Bioanalytical Mass Spectrometry Facility, University of New South Wales, Sydney, Australia.
Proteome Sci. 2014 Jan 17;12(1):5. doi: 10.1186/1477-5956-12-5.
With the promise of disease modifying treatments, there is a need for more specific diagnosis and prognosis of Alzheimer's disease (AD) and mild cognitive impairment (MCI). Plasma biomarkers are likely to be utilised to increase diagnostic accuracy and specificity of AD and cognitive decline.
Isobaric tags (iTRAQ) and proteomic methods were used to identify potential plasma biomarkers of MCI and AD. Relative protein expression level changes were quantified in plasma of 411 cognitively normal subjects, 19 AD patients and 261 MCI patients. Plasma was pooled into 4 groups including normal control, AD, amnestic single and multiple domain MCI (aMCI), and nonamnestic single and multiple domain MCI (nMCI). Western-blotting was used to validate iTRAQ data. Integrated function and protein interactions were explored using WEB based bioinformatics tools (DAVID v6.7 and STRING v9.0).

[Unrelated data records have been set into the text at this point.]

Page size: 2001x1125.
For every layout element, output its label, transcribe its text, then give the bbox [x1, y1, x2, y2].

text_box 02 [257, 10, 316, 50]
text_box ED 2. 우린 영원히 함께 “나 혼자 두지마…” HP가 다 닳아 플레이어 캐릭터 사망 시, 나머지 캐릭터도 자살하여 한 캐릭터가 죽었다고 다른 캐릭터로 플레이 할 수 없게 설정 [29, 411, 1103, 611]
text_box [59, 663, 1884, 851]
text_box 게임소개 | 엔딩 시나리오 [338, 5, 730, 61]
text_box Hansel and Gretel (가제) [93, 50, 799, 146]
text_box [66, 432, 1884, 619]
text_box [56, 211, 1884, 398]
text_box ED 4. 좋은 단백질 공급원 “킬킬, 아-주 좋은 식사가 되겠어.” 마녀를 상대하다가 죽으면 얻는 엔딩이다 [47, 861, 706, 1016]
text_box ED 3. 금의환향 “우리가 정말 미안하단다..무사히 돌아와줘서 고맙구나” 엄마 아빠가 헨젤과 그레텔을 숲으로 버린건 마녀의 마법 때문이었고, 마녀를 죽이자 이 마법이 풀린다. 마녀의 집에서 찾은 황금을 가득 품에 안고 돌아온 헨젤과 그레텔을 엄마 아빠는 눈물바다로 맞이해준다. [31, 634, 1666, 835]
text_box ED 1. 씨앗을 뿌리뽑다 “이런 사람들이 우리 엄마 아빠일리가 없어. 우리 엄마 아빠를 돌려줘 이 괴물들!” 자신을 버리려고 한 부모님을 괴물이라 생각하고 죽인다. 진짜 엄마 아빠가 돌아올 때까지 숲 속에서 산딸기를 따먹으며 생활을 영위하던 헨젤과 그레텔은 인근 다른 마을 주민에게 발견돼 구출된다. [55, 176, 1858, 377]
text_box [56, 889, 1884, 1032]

In at least two iTRAQ replicate experiments, 30 proteins were significantly dysregulated in MCI and AD plasma, relative to controls. These proteins included ApoA1, ApoB100, complement C3, C4b-binding protein, afamin, vitamin D-binding protein precursor, isoform 1 of Gelsolin actin regulator, Ig mμ chain C region (IGHM), histidine-rich glycoprotein and fibrinogen β and γ chains. Western-blotting confirmed that afamin was decreased and IGHM was increased in MCI and AD groups. Bioinformatics results indicated that these dysregulated proteins represented a diversity of biological processes, including acute inflammatory response, cholesterol transport and blood coagulation.

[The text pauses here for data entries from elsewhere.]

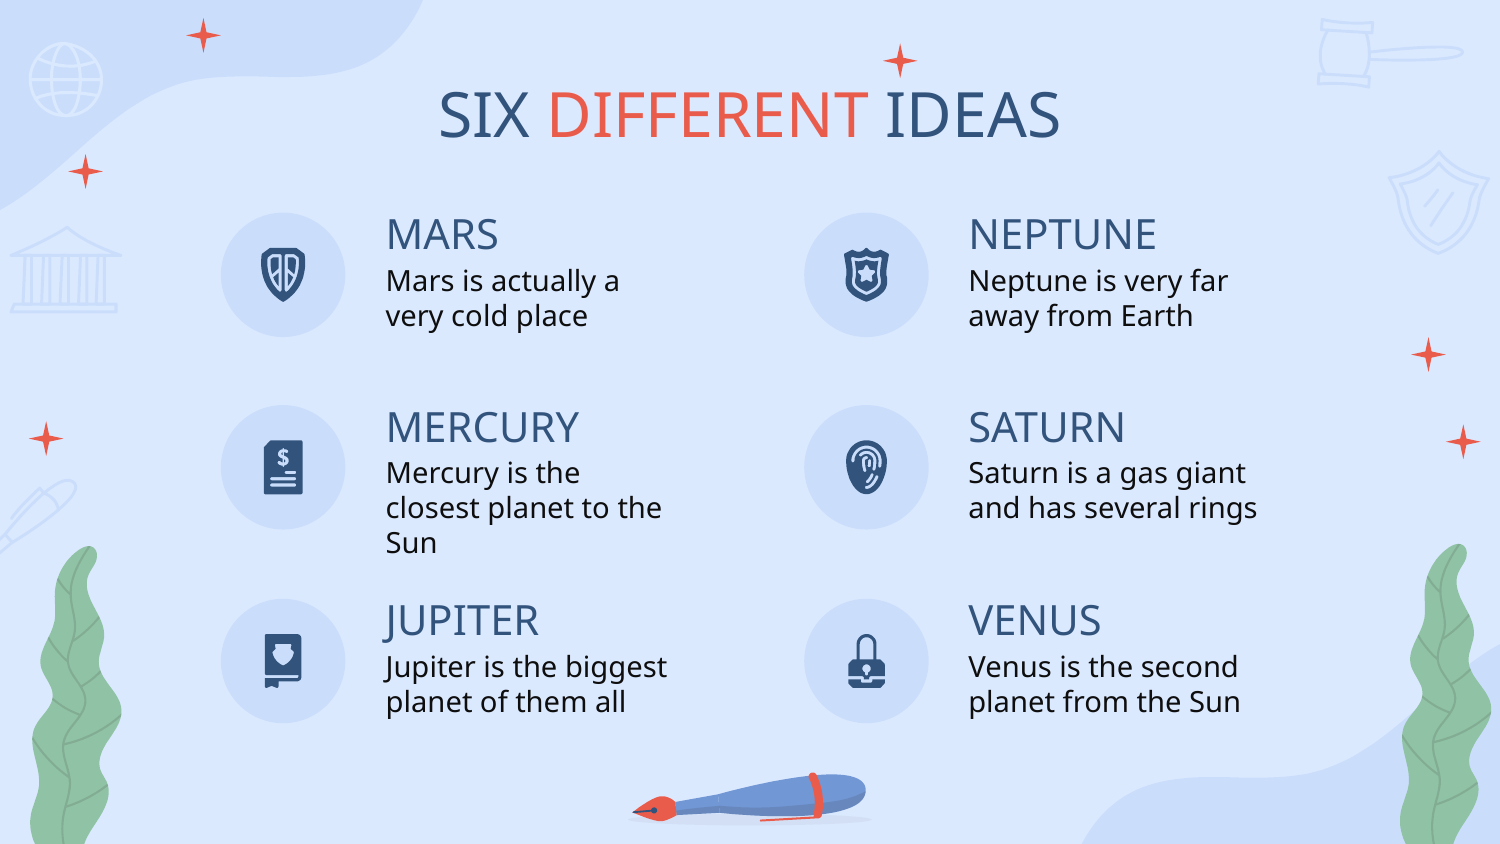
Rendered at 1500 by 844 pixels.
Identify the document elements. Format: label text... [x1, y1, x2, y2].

subtitle Neptune is very far away from Earth [953, 247, 1280, 338]
text_box [264, 634, 302, 688]
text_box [627, 772, 873, 826]
text_box [220, 598, 346, 724]
title SIX DIFFERENT IDEAS [118, 60, 1382, 150]
text_box [846, 440, 887, 495]
subtitle Mars is actually a very cold place [370, 274, 697, 338]
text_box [263, 440, 303, 495]
text_box [804, 598, 929, 724]
subtitle Mercury is the closest planet to the Sun [370, 439, 697, 530]
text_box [843, 247, 890, 302]
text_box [848, 633, 886, 689]
title VENUS [953, 598, 1280, 659]
text_box [804, 405, 929, 530]
subtitle Saturn is a gas giant and has several rings [953, 439, 1280, 530]
text_box [220, 212, 346, 338]
subtitle Venus is the second planet from the Sun [953, 659, 1280, 724]
subtitle Jupiter is the biggest planet of them all [370, 633, 697, 724]
title SATURN [953, 405, 1280, 439]
text_box [220, 405, 346, 530]
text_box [260, 247, 306, 303]
title NEPTUNE [953, 213, 1280, 247]
title MARS [370, 213, 697, 274]
title MERCURY [370, 405, 697, 439]
title JUPITER [370, 598, 697, 633]
text_box [804, 212, 929, 338]
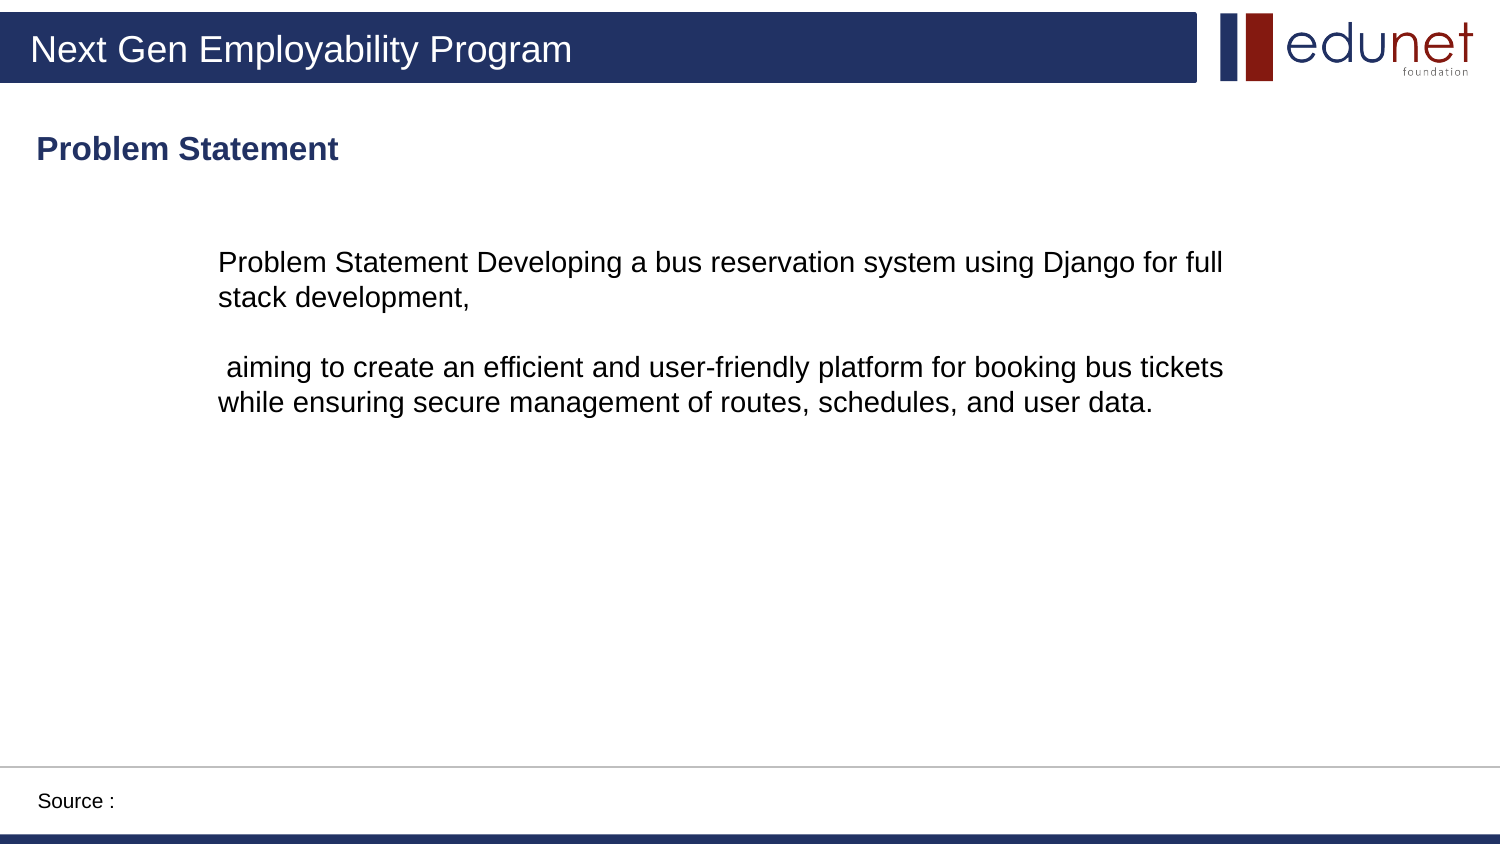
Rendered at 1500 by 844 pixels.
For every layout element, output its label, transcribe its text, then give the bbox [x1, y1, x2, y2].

picture [1279, 14, 1482, 83]
text_box Source : [22, 776, 139, 826]
title Problem Statement [21, 111, 504, 165]
text_box Problem Statement Developing a bus reservation system using Django for full stack development, aiming to create an efficient and user-friendly platform for booking bus tickets while ensuring secure management of routes, schedules, and user data. [203, 236, 1263, 426]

These findings demonstrate that expression level changes in multiple proteins are observed in MCI and AD plasma. Some of these, such as afamin and IGHM, may be candidate biomarkers for AD and the predementia condition of MCI.
随着有疾病修饰作用的治疗方法的出现,我们需要更具体的阿尔茨海默病(AD)和轻度认知障碍(MCI)的诊断和预后方法。血浆生物标志物可能会被用于提高 AD 和认知能力下降的诊断准确性和特异性。
使用等重标记物(iTRAQ)和蛋白质组学方法来鉴定 MCI 和 AD 的潜在血浆生物标志物。在 411 名认知正常的受试者、19 名 AD 患者和 261 名 MCI 患者的血浆中定量相对蛋白表达水平的变化。将血浆分为 4 组,包括正常对照组、AD 组、遗忘型单域和多域 MCI(aMCI)组和非遗忘型单域和多域 MCI(nMCI)组。使用 Western 印迹法验证 iTRAQ 数据。使用基于网络的生物信息学工具(DAVID v6.7 和 STRING v9.0)探索整合功能和蛋白质相互作用。
在至少两个 iTRAQ 重复实验中,与对照组相比,MCI 和 AD 血浆中 30 种蛋白质的表达水平显著失调。这些蛋白质包括 ApoA1、ApoB100、补体 C3、C4b 结合蛋白、载脂蛋白、维生素 D 结合蛋白前体、Gelsolin 肌动蛋白调节因子同工型 1、IG mμ 链 C 区(IGHM)、组氨酸丰富糖蛋白和纤维蛋白原β和γ链。Western 印迹法证实,afamin 在 MCI 和 AD 组中减少,IGHM 增加。生物信息学结果表明,这些失调的蛋白质代表了多种生物学过程,包括急性炎症反应、胆固醇转运和血液凝固。
这些发现表明,MCI 和 AD 血浆中观察到多种蛋白质的表达水平变化。其中一些,如 afamin 和 IGHM,可能是 AD 和 MCI 前驱期的候选生物标志物。